*** Okuma metni ***
İslam’ın siyasallaşması, iktidarı hedeflemesi ABD’nin desteği, teşviki ve bizzat örgütlemesiyle gerçekleşti
Dünya siyasetinin fay hatlarında ciddi bir değişiklik oluyor. İçinde umut var. Zorluklar büyük, bedeller ağır, ama güneş doğuyor, doğuşun sancıları yaşanıyor. Elbet pek de kolay değil. Hani 11 Eylül 2001 yılında Amerika’da İkiz Kuleler ve Pentagon uçaklarla vurulmuştu ya. İktidarcı İslam’ın kurucularından ayrılması ve doğrudan savaşa girmesinin bir zirvesiydi. Kendi yetiştirdiği birilerinin kapitalist sistemin çekirdeğini hedeflemesi dehşetengiz bir durumdu.
İntikam duygularıyla bilenen imparator, dünyanın yegane tek gücü olduğunu düşünen ABD bütün hışmıyla savaş kararı aldı. Ve bütün dünyaya ya bizdensiniz ya da terörden yana deyip herkesi de hizaya getirdi. Birleşmiş Milletler gibi kuruluşlar da devre dışı bırakılmıştı. ABD, NATO ve kendileriyle koalisyon oluşturan güçler Afganistan’a büyük saldırı başlattılar.
Oysa ABD ve müttefiklerinin yok etmeye çalıştığı kendi çocuklarıydı. İslam’ın siyasallaşması, iktidarı hedeflemesi ABD’nin desteği, teşviki ve bizzat örgütlemesiyle gerçekleşmişti. Sovyetler’e karşı birçok cepheyi kaybeden kapitalist sistem İkinci Dünya Savaşı’nda Doğu Avrupa’yı da kaptırmış, sol ve sosyalist hareket ve iktidarın iç tartışmalarından ve sıkıntılarından kaynaklı olarak, son anda Yunanistan, İtalya, İspanya gibi Akdeniz ülkelerine ve oradan Afrika içlerine yayılmasını ancak önleyebilmişti. Devamında soğuk savaşı başlatarak kamplaşma yaratıp, safları sıklaştırmaya yönelmişti. Kıtaları, kentleri, büyük sayıda nüfusu ortadan kaldıracak balistik füzeler, nükleer silahlanma, casusluk, suikast ve gizli faaliyetler, uzay yarışları, teknoloji rekabeti ve propagandalar dünyayı bloke etmiş, korku dalgasını büyütmüştür.
İslam’ın kapitalizme yedeklenmesi
İki kutup arasında sıkışan İslam dünyası kendi içinde parçalanmış, gelenekselden moderniteye geçişi ve sosyolojik değişimi kavrayamıyor, entelektüel ve politik krizi aşamıyordu. Halk sefalet içinde, kırda daralan yaşam şartları, kentte sıkışan hayat ekonomik, kültürel, sosyal ve düşünsel bir daralmayı, bunalımı ve kapanmayı yaşamaktaydı.
*** Ham veri ***
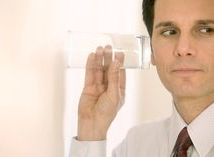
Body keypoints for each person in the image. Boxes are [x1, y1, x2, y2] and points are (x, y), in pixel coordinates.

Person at [69, 0, 214, 156]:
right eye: (169, 32)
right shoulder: (134, 146)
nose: (183, 49)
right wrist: (92, 131)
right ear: (151, 50)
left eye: (205, 30)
***
### Çalışma soruları
**1.** Okuma metninde "İntikam duygularıyla bilenen" sözlerinden "büyük saldırı başlattılar." sözlerine kadar uzanan bölümü aynen alıntılayın.
**2.** Okuma metnine göre şu ifadelerin her biri için evet ya da hayır deyin ve kararı belirleyen sözleri metinden aynen aktarın: (a) ABD, Afganistan'a saldırıyı tek başına başlattı. (b) Birleşmiş Milletler gibi kuruluşlar devre dışı bırakılmıştı. (c) İslam dünyasında halk refah içindeydi.
Öğeler, okuma metninden bağımsız ayrı bir malzemedir.

### Yanıtlarınız
**1.**
İntikam duygularıyla bilenen imparator, dünyanın yegane tek gücü olduğunu düşünen ABD bütün hışmıyla savaş kararı aldı. Ve bütün dünyaya ya bizdensiniz ya da terörden yana deyip herkesi de hizaya getirdi. Birleşmiş Milletler gibi kuruluşlar da devre dışı bırakılmıştı. ABD, NATO ve kendileriyle koalisyon oluşturan güçler Afganistan’a büyük saldırı başlattılar.

**2.**
(a) Hayır: "ABD, NATO ve kendileriyle koalisyon oluşturan güçler Afganistan’a büyük saldırı başlattılar."
(b) Evet: "Birleşmiş Milletler gibi kuruluşlar da devre dışı bırakılmıştı."
(c) Hayır: "Halk sefalet içinde"